Ingredients
Equipment
Method
- Preheat your oven to 375 degrees Fahrenheit.
- Add the butter to a medium sauce pan placed over low heat.
- Whisk the flour and nutmeg into the melted butter.
- Turn the heat to medium and whisk in the milk and garlic.
- Continue to whisk while bringing the sauce to a gentle boil.
- Turn off the heat and move the sauce pan to another burner.
- Whisk in the gruyere/swiss and cheddar cheeses. Set aside while you prepare the potatoes.
- Peel and thinly slice the potatoes. I used a mandoline vegetable slicer to get uniformly thick, thin slices.
- Spray a large casserole dish with non-stick cooking spray.
- Place layers of potatoes in the bottom of the dish.
- Pour the prepared cheese sauce on top of the potatoes.
- Sprinkle the breadcrumbs on top of the casserole.
- Place the casserole in the oven and bake for approximately 45 minutes, or until the potatoes are tender and the top has turned a medium brown.
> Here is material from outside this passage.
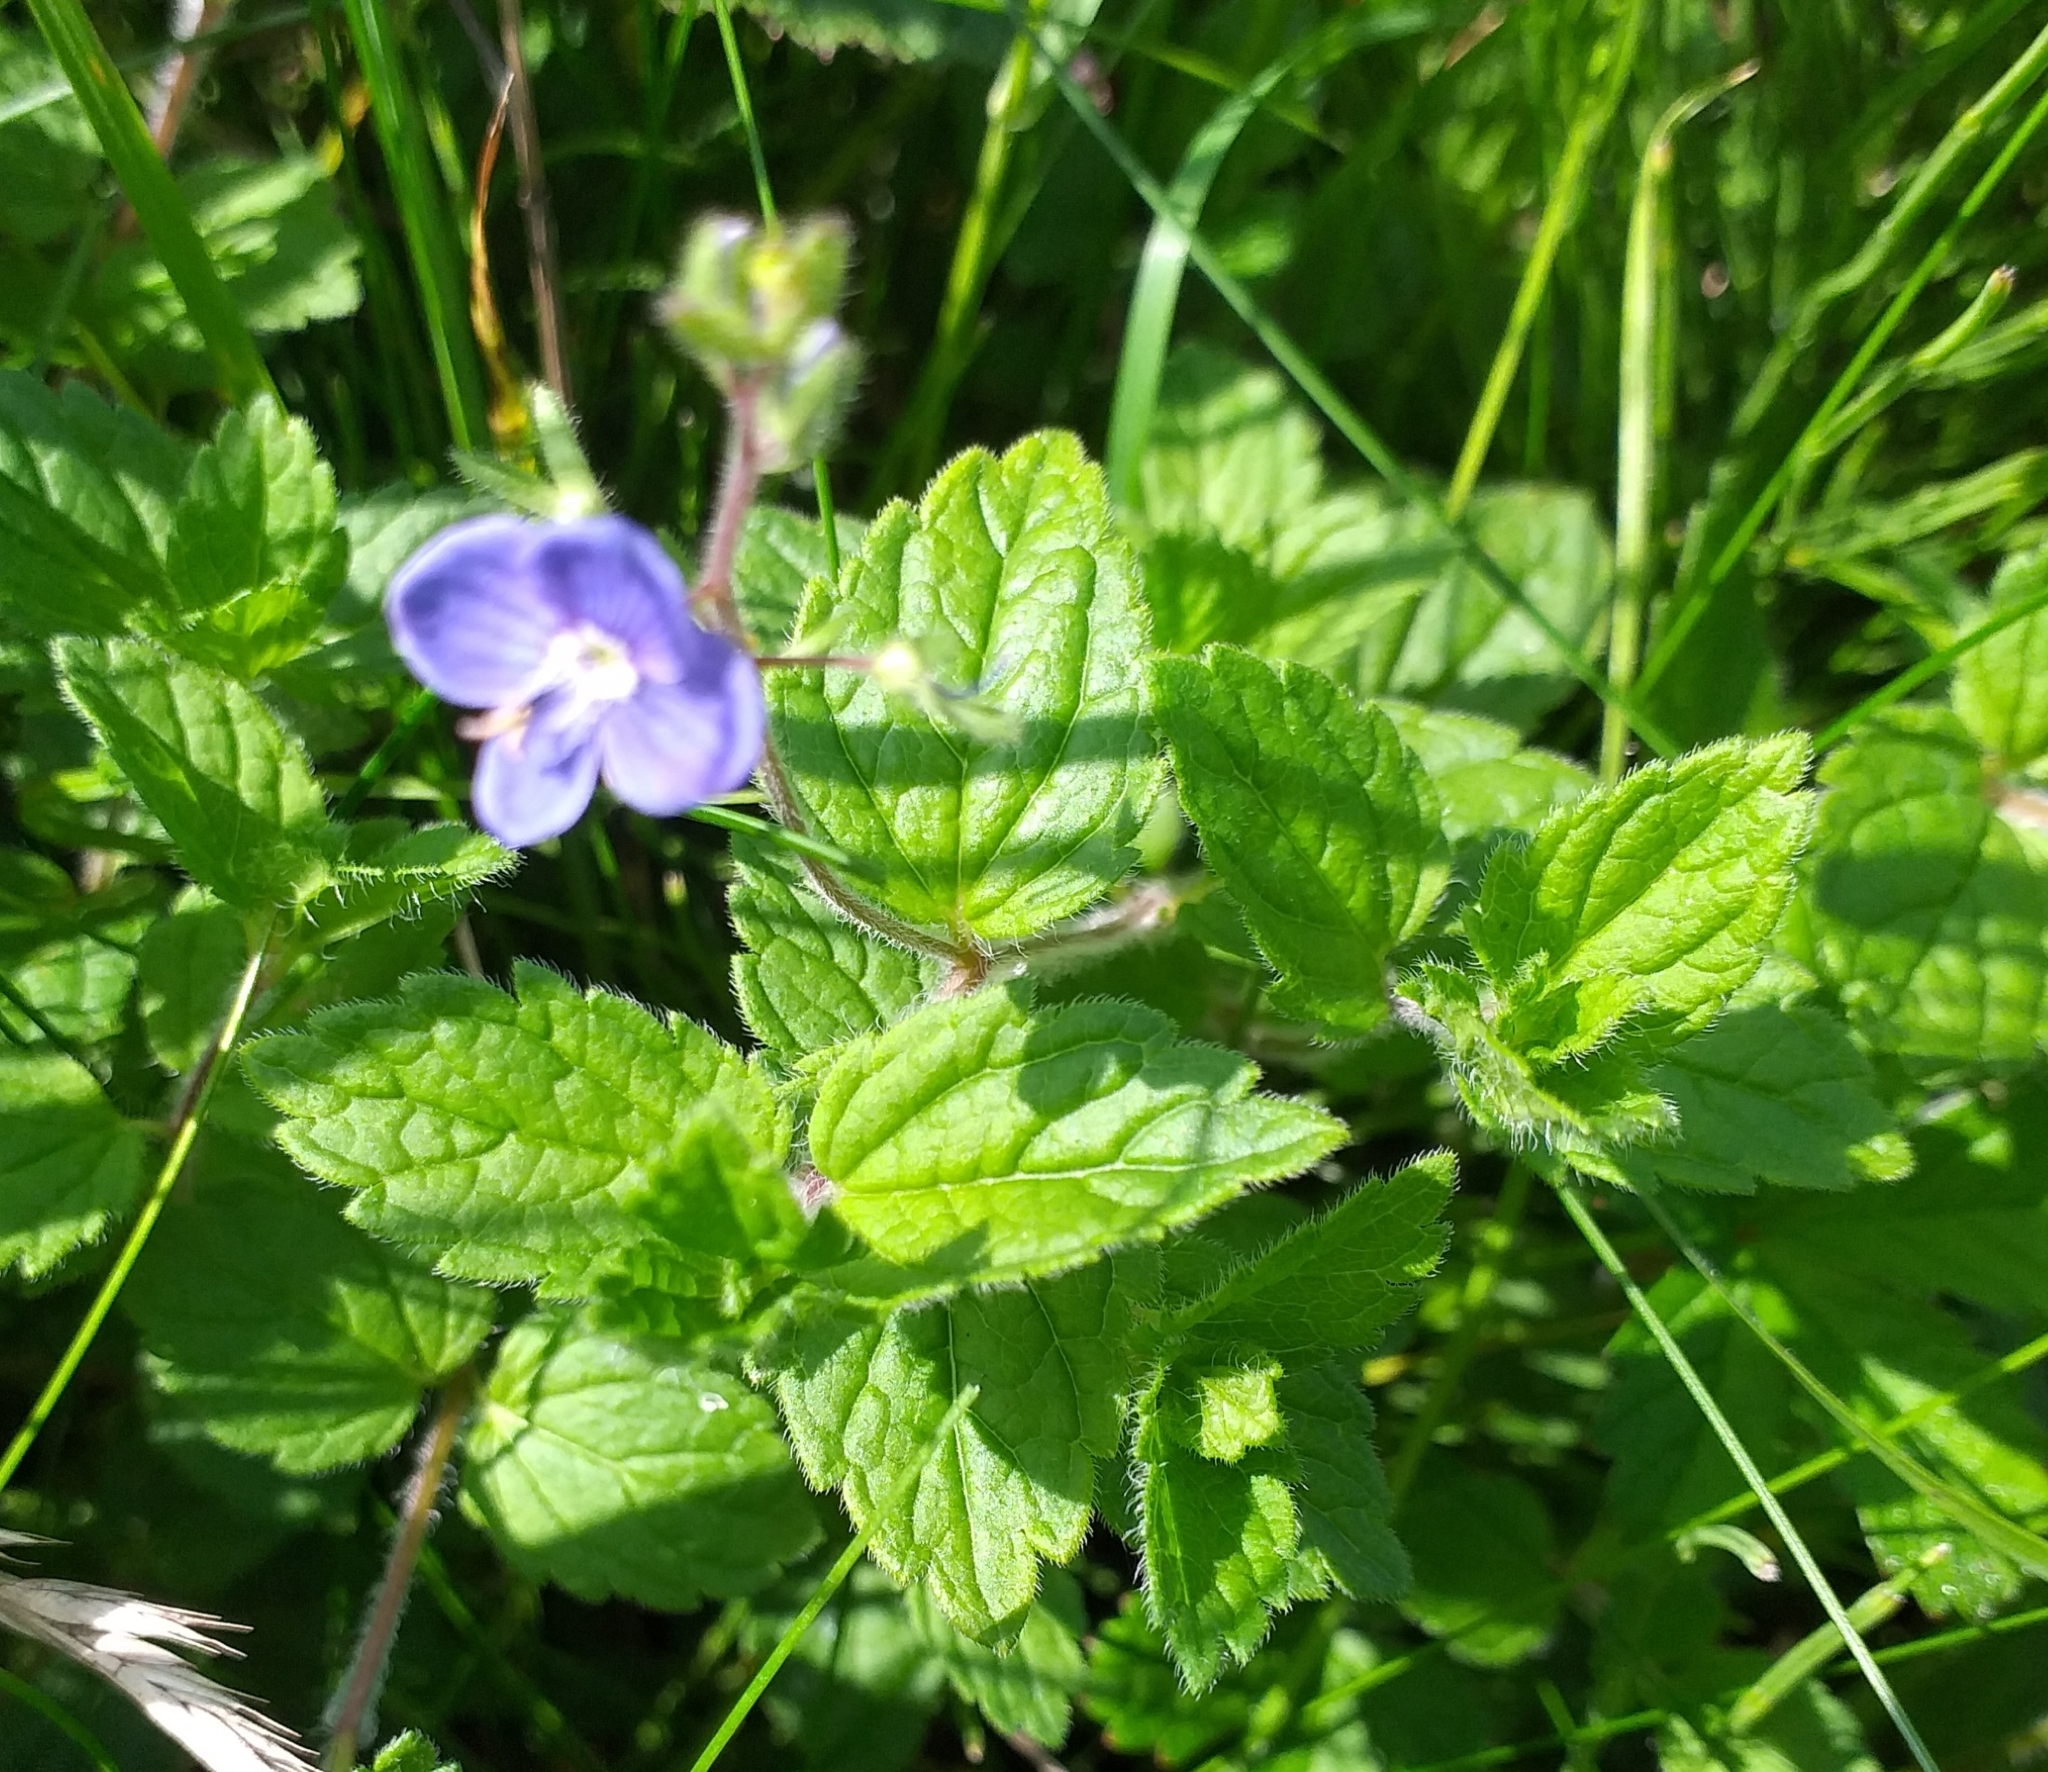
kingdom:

- Remove the casserole from the oven and place on a heat proof surface.
- Sprinkle the top of the casserole with the chopped parsley.
- Let the potatoes sit for at least 10-15 minutes before serving. The sauce will be molten lava when you first remove it from the oven. Let it set up for a few minutes and the sauce will start to cool down and thicken.
Notes
For a meat-eaters version, add a bit of chopped ham or crumbled, cooked bacon in between the layers of sliced potatoes.
You can make au gratin potatoes in advance. I made my potato casserole early Thanksgiving morning and stored it in the refrigerator until ready to bake. Leftovers, if there are any, can be stored in the refrigerator for a few days.